The other half of Peridot is breeding. After around two days of raising Simon he was fully grown, ready to produce more Dots, and hopefully share the unique traits he was born with (specifically, bee wings and a banana horn). The “Hatch-A-Dot” process is fairly straightforward, Niantic’s Campfire social network makes it easy to extend a request to other players that might want to breed with your Dot. Walking around with Simon I was also able to “meet” nearby Dots that way and extend invitations to breed that way, too. Once you and another Peridot player agree, the other Dot comes for a visit and they produce a new egg. Then the process starts all over again.

If Peridot were just that simple loop, it would be perfectly enjoyable, if maybe a little too focused on gaming out the genetics of breeding the perfect Dot. But the game itself doesn’t exactly run great. It was never annoying enough to stop me from playing, but navigating menus can be really laggy and the app doesn’t always have a perfect read on distance and where floors actually are. It’s also a real drain on battery life from what I can tell. But more than that, Peridot has a free-to-play quality that can be a real turnoff. So far I’ve been able to play the game without spending any money, but I also haven’t dived head-first into breeding besides trying it once, and that seems to be the most resource-intensive part of the game. Peridot has multiple currencies to earn (or buy with real money) and items to purchase, including consumables like food or nests, which are required for breeding, and accessories.
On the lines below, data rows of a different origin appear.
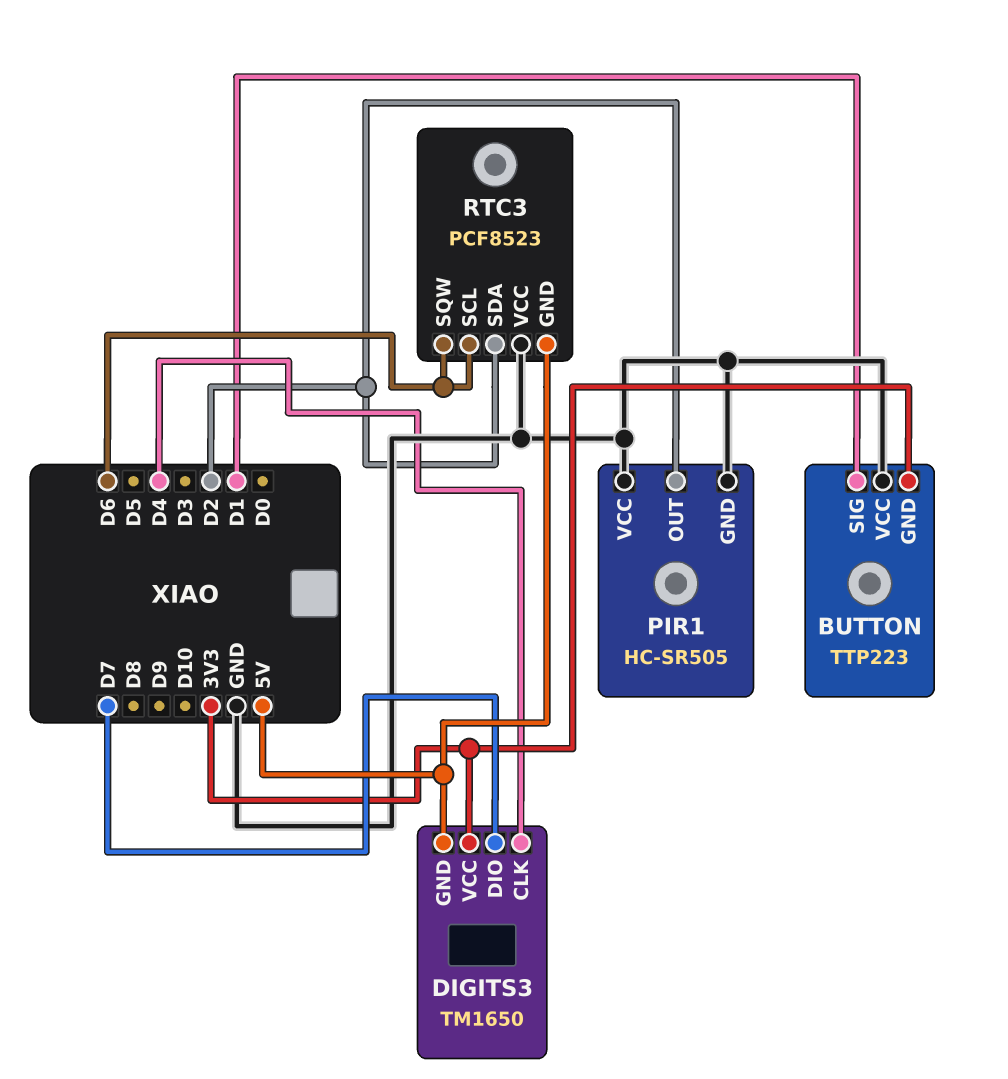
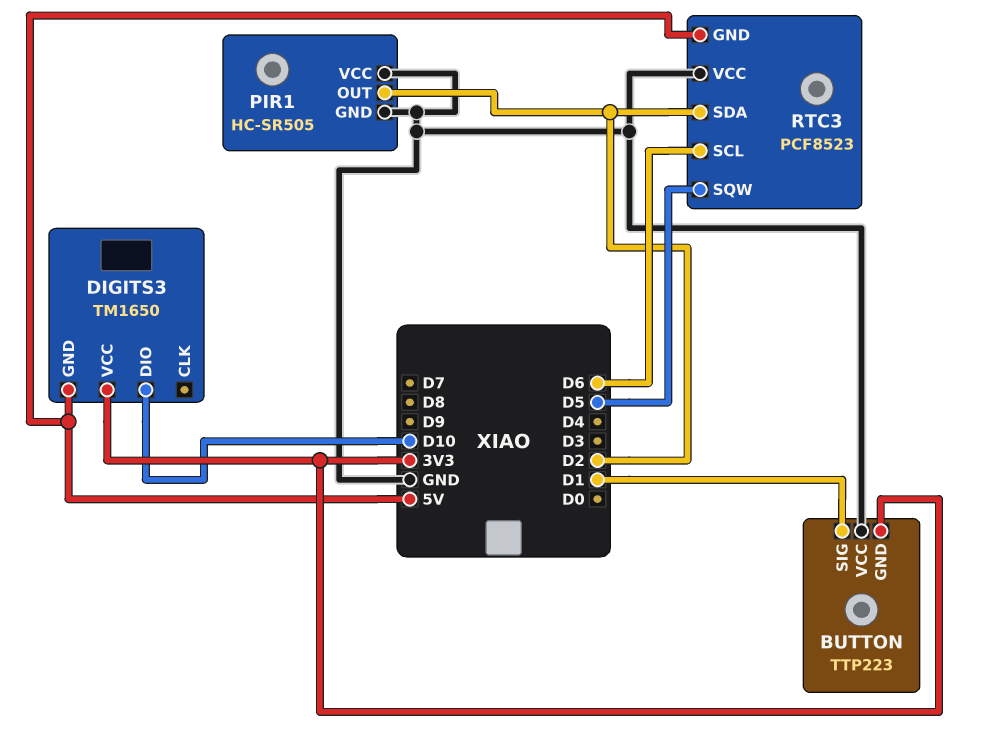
DIGITS3 pin CLK: D4 -> none
DIGITS3 pin DIO: D7 -> D10
RTC3 pin SQW: D6 -> D5

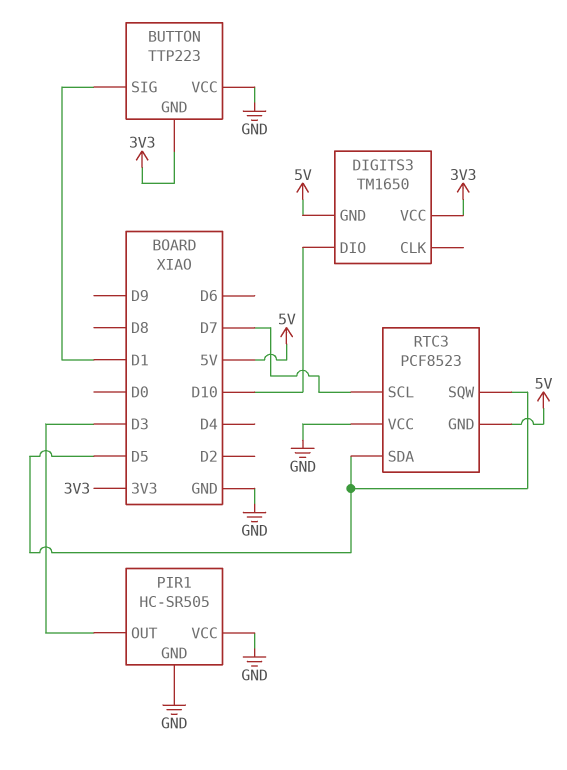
PIR1 pin OUT: D2 -> D3
RTC3 pin SCL: D6 -> D7
RTC3 pin SDA: D2 -> D5

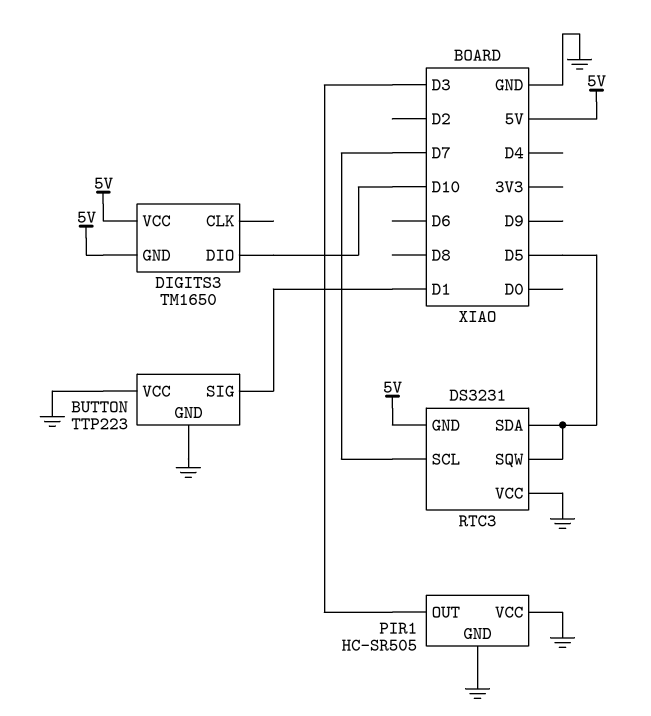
BUTTON pin GND: 3V3 -> GND
DIGITS3 pin VCC: 3V3 -> 5V
RTC3: PCF8523 -> DS3231

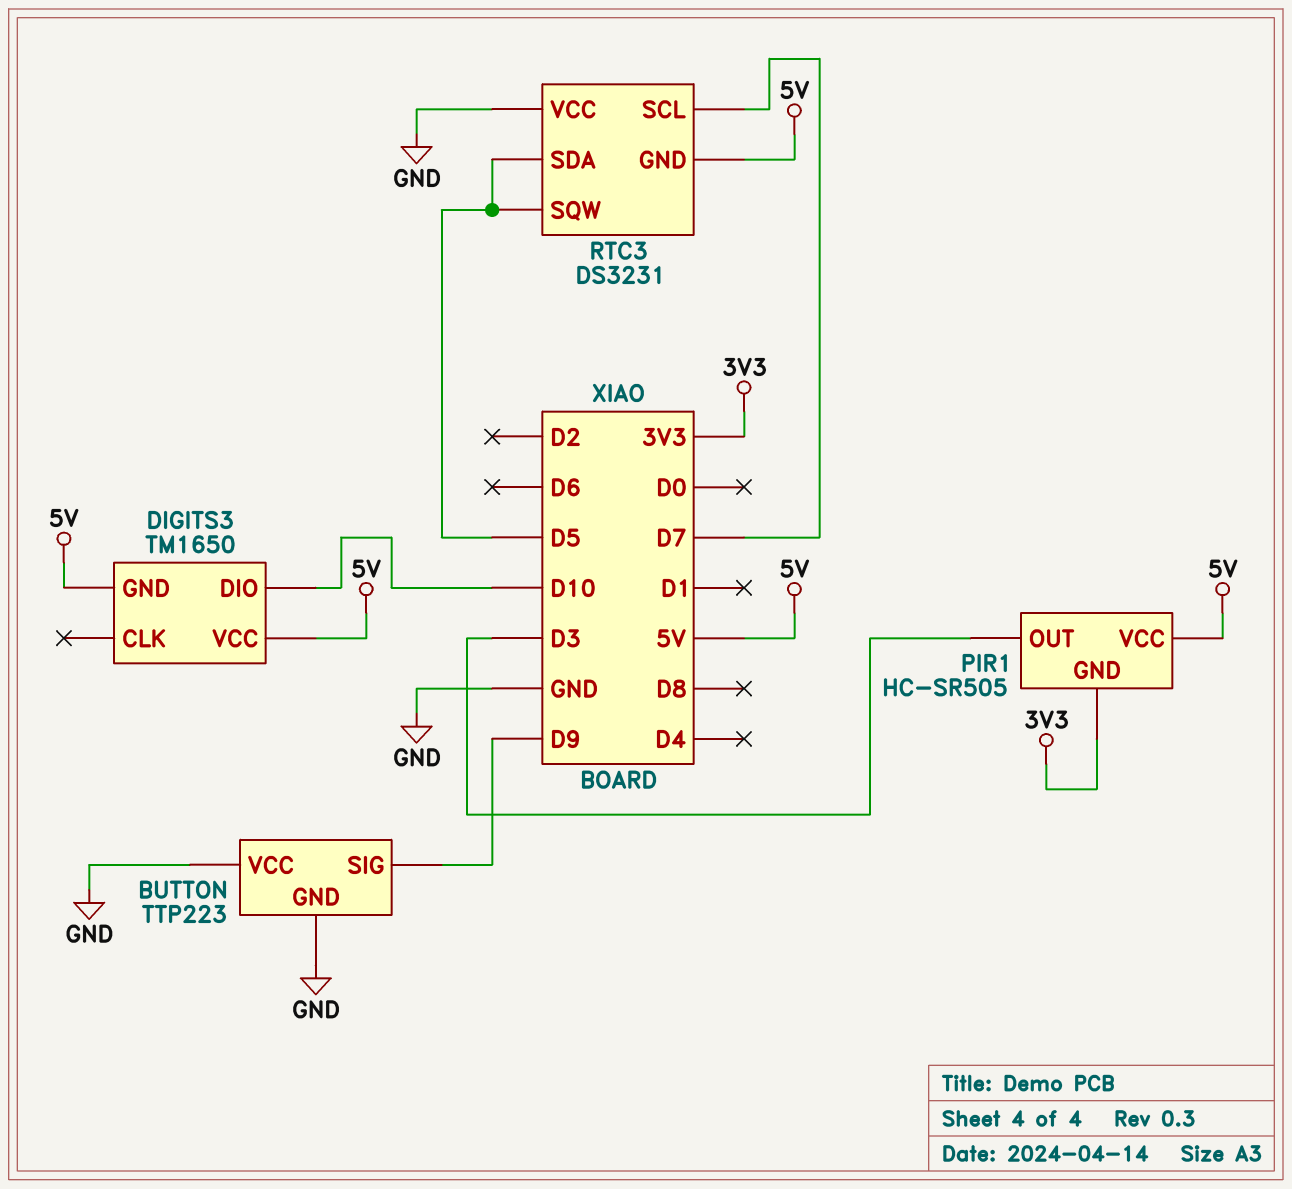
BUTTON pin SIG: D1 -> D9
PIR1 pin GND: GND -> 3V3
PIR1 pin VCC: GND -> 5V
None of them are necessary if you’re willing to engage with the other parts of the game, but they’re frequently offered to you via the in-game interface and notifications.

You can take your Dot on walks them hats.

Image by Ian Carlos Campbell

Since launching on May 9, those free-to-play hooks have been one of the biggest sources of criticisms of the game and one of the factors Bloomberg attributes to its low downloads — just 675,000 between launch and May 13. There’s this unfortunate expectation that any new swing from Niantic will fail because basically everything after Pokémon Go sits in its shadow. To be fair, most of it, including Harry Potter: Wizards Unite, Catan: World Explorers, and Transformers: Heavy Metal, has either been shut down or canceled. The issue clearly isn’t popular intellectual property. It’s hard to fully capture the cultural juggernaut that is Pokémon, but I have to imagine some people feel as strongly about robots or wizards as they do cute monsters. The issue is the meeting of IP and the actual experience of using these apps. While it didn’t at the beginning, Pokémon Go recreates a good portion of the actual gameplay loop of the original console games. An app that gets you out in the world and layers AR creatures over it is a natural fit. Even with variations, that doesn’t connect as cleanly to the other properties Niantic has worked with.

Despite Apple infrequently beating the drum for augmented reality apps on smartphones, they don't feel like the best place to play these games. An iPhone screen, even if they get bigger every year, isn’t the best frame for something that’s trying to represent an alternative or even hidden reality. That’s presumably where AR glasses would come in. Niantic has a lightweight AR headset reference design it’s been developing with Qualcomm, and it seems to work well outdoors, but there’s no sign if it will ever be a consumer product or if Niantic even has a version of its existing games in the works for a form factor other than phones.

And pining for future hardware misses what Peridot gets right. Niantic has essentially synthesized several tech demos into a product that communicates one of the key compelling ideas of augmented reality: persistent virtual objects living in the world around us. Peridot is unfortunately somehow both too ambitious and not ambitious enough in its demonstration of it, but that sense of persistence and awareness is deeply compelling. It’s enough magic tricks all in a row to make you feel like the little creature you’re taking care of could be alive, or at the very least deserves your attention. And it made me feel, at least for the brief time I’ve played, that we could see an enjoyable and even useful AR app in my lifetime.